Vancouver-based QLT ($QLTI), a developer of plugs inserted at the opening of the tear ducts to deliver eye treatments, is reporting that its latanoprost punctal plug delivery system is certainly better than a stick in the eye--and better than patients self-administering eye medication--in Phase II clinical trials. According to a company release, the trial is being performed on patients with ocular hypertension and open-angle glaucoma and it showed a 24.3% reduction in intraocular pressure (IOP) after four weeks. It's a "statistically significant" change, the release said.

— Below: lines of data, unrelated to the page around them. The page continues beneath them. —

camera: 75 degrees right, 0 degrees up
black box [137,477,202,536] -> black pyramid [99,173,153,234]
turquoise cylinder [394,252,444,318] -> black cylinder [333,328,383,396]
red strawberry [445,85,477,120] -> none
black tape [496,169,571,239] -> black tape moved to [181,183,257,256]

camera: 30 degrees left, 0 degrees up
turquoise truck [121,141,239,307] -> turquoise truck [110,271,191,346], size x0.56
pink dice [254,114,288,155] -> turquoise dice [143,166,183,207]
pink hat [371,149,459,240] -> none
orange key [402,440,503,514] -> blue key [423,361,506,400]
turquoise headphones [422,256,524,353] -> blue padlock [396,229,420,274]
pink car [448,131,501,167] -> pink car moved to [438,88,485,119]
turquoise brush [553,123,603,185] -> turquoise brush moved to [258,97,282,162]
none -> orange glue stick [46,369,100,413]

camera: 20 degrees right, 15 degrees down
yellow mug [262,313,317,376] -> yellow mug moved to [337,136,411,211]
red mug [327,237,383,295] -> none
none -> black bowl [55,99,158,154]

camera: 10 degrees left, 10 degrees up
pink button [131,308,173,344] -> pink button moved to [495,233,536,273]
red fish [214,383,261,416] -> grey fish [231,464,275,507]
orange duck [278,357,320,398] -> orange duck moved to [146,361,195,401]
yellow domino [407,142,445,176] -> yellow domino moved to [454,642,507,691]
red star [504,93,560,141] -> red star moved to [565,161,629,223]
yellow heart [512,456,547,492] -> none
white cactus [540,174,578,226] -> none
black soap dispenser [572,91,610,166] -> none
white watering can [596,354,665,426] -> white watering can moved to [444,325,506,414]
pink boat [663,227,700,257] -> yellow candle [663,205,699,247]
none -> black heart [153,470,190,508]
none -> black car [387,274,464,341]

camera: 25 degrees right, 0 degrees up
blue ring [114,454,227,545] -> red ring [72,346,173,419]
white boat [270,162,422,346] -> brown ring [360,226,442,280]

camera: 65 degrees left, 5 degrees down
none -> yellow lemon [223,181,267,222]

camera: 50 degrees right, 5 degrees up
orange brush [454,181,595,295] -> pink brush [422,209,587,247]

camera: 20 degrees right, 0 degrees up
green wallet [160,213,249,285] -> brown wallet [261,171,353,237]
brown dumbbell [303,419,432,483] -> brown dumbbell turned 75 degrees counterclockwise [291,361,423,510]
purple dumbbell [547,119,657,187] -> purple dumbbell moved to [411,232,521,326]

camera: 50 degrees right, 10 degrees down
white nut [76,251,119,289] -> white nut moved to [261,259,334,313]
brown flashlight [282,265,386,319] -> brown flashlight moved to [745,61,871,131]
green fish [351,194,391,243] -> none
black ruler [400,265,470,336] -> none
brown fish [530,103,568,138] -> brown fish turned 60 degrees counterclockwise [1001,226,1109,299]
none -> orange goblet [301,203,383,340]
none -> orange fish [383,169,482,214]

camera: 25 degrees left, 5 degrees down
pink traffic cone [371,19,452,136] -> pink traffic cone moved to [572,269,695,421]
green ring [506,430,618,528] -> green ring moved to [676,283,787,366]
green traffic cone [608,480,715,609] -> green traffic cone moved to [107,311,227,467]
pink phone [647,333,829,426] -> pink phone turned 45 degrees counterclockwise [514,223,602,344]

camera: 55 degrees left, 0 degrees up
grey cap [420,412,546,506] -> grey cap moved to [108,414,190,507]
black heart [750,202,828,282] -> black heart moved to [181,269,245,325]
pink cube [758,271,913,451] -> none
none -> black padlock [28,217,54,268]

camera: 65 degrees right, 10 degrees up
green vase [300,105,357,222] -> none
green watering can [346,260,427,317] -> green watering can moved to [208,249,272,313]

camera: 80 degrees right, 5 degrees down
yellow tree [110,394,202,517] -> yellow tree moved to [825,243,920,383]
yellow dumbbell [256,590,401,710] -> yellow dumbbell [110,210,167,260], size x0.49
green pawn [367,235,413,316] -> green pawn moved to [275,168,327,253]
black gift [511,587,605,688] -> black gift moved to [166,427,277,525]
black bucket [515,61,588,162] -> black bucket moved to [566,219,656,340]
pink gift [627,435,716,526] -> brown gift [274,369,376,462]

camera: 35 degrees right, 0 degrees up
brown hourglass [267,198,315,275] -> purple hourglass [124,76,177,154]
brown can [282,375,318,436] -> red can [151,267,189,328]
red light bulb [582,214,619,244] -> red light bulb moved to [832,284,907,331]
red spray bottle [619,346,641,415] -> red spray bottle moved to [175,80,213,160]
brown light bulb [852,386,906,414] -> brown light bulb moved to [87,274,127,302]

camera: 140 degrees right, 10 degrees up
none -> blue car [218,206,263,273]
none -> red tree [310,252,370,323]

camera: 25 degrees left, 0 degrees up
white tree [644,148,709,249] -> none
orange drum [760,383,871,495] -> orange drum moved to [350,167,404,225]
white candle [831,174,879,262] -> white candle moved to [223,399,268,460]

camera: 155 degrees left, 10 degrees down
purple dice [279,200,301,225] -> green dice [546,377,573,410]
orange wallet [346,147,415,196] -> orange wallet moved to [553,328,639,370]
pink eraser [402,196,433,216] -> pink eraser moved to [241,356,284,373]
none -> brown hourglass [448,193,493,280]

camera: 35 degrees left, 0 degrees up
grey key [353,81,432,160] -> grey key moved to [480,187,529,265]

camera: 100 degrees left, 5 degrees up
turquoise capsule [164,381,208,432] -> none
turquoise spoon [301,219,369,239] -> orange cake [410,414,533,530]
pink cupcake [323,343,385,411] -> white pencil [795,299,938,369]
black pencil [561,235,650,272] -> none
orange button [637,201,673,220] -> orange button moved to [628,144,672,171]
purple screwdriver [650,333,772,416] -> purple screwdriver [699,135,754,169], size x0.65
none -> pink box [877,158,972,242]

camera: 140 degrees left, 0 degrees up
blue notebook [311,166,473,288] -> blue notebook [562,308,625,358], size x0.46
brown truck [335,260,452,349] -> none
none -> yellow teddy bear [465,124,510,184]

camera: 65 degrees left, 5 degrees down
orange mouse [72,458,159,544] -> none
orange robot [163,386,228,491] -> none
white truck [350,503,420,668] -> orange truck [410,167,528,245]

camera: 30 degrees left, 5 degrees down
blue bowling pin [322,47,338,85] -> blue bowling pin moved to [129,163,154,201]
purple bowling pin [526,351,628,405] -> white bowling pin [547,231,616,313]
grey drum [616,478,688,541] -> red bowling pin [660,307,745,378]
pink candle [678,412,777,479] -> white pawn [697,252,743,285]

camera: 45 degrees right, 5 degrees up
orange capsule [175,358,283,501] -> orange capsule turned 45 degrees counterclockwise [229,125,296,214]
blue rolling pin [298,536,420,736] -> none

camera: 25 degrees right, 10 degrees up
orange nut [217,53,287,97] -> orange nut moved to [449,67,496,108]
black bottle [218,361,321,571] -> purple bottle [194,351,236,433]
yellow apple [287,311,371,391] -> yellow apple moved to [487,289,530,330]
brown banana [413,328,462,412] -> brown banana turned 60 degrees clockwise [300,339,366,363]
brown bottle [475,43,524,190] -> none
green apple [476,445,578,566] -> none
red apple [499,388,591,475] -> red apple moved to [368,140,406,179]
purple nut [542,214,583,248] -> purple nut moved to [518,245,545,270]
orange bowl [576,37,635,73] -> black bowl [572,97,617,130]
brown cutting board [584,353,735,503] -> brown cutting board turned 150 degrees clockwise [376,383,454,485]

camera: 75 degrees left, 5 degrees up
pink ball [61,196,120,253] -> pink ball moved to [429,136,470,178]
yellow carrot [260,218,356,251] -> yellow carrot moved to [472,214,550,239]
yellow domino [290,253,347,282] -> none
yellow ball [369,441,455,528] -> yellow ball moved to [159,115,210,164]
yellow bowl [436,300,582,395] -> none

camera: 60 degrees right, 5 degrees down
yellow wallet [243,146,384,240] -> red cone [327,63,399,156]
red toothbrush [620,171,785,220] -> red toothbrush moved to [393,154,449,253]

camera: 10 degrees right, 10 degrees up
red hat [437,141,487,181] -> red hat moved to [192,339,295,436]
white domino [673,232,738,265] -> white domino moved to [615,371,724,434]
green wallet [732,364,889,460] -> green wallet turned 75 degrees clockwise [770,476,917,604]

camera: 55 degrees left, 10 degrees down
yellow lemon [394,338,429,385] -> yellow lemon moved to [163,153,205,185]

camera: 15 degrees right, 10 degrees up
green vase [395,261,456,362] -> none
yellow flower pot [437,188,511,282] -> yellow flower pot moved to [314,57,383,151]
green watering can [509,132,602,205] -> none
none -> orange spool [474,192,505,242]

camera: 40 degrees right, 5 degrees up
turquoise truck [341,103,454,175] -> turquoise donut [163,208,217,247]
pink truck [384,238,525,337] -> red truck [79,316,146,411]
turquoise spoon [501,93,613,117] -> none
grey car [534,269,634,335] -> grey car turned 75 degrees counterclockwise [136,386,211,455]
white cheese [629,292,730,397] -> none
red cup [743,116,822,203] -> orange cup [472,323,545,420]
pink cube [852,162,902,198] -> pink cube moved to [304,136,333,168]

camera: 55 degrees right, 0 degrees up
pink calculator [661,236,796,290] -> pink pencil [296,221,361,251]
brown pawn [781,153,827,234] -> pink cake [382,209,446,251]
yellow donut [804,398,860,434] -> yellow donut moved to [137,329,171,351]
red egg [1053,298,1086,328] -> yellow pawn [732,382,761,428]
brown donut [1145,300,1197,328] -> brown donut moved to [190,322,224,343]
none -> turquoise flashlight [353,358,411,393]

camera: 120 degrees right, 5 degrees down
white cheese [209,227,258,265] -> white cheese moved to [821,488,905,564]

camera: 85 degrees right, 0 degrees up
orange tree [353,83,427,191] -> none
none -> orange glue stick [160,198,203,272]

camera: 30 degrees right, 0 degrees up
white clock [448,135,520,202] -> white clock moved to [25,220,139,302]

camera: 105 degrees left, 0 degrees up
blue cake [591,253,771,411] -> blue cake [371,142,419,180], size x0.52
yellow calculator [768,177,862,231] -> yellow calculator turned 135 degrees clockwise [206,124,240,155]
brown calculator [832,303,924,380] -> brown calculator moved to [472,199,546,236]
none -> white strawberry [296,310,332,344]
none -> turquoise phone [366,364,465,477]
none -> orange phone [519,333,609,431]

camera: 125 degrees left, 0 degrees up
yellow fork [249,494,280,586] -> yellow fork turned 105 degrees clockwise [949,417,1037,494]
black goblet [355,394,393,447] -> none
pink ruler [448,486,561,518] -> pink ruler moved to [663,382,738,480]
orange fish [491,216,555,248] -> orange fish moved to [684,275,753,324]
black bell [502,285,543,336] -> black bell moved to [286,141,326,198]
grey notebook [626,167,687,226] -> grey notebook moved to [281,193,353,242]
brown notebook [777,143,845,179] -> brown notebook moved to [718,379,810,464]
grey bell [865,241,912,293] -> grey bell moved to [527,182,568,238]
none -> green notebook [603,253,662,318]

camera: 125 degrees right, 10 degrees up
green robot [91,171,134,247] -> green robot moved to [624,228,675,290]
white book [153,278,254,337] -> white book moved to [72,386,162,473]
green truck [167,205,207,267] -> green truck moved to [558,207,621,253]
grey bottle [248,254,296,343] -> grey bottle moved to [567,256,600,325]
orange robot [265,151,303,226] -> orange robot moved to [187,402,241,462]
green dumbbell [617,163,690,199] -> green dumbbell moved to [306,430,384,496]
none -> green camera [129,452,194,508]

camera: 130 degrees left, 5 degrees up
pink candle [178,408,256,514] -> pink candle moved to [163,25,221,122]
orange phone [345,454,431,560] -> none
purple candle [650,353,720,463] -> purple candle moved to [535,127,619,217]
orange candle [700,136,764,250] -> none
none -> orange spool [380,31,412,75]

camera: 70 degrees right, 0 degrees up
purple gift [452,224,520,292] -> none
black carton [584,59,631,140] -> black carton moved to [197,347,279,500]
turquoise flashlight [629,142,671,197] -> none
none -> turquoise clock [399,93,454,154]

Patient compliance is a big problem when it comes to ophthalmic medication, with squeamishness about placing anything around the eye, not to mention the amount of medication lost with inefficient eye drops. QLT's solution is to use a specially adapted punctal plug--already used to block drainage of tears in patients with dry eye syndrome--and place it in the tear duct, or punctum. The system then automatically delivers medication over a period of time.
"Most if not all glaucoma specialists would agree that eye pressure lowering should be taken out of the patients' hands and left in the hands of the physician," Alan Robin, associate professor of ophthalmology and international health at Johns Hopkins University and clinical professor of ophthalmology, University of Maryland, said in a release. "The results of the QLT study find the L-PPDS may offer a breakthrough in the way glaucoma medication can be delivered. The results suggest that the L-PPDS may have the ability to deliver long-lasting clinically significant eye pressure lowering that is relatively well-tolerated by patients so that they do not have to worry about eye drop instillation. Adherence no longer becomes a factor in preventing the development of needless blindness."
However, Morningstar's Michael Waterhouse said that although the delivery system met Phase II endpoints, "we continue to have a high degree of skepticism over the program, and we don't currently plan to change our fair value estimate." Waterhouse cited a large loss in enrolled patients and poor retention of upper plugs for the reason behind the wariness.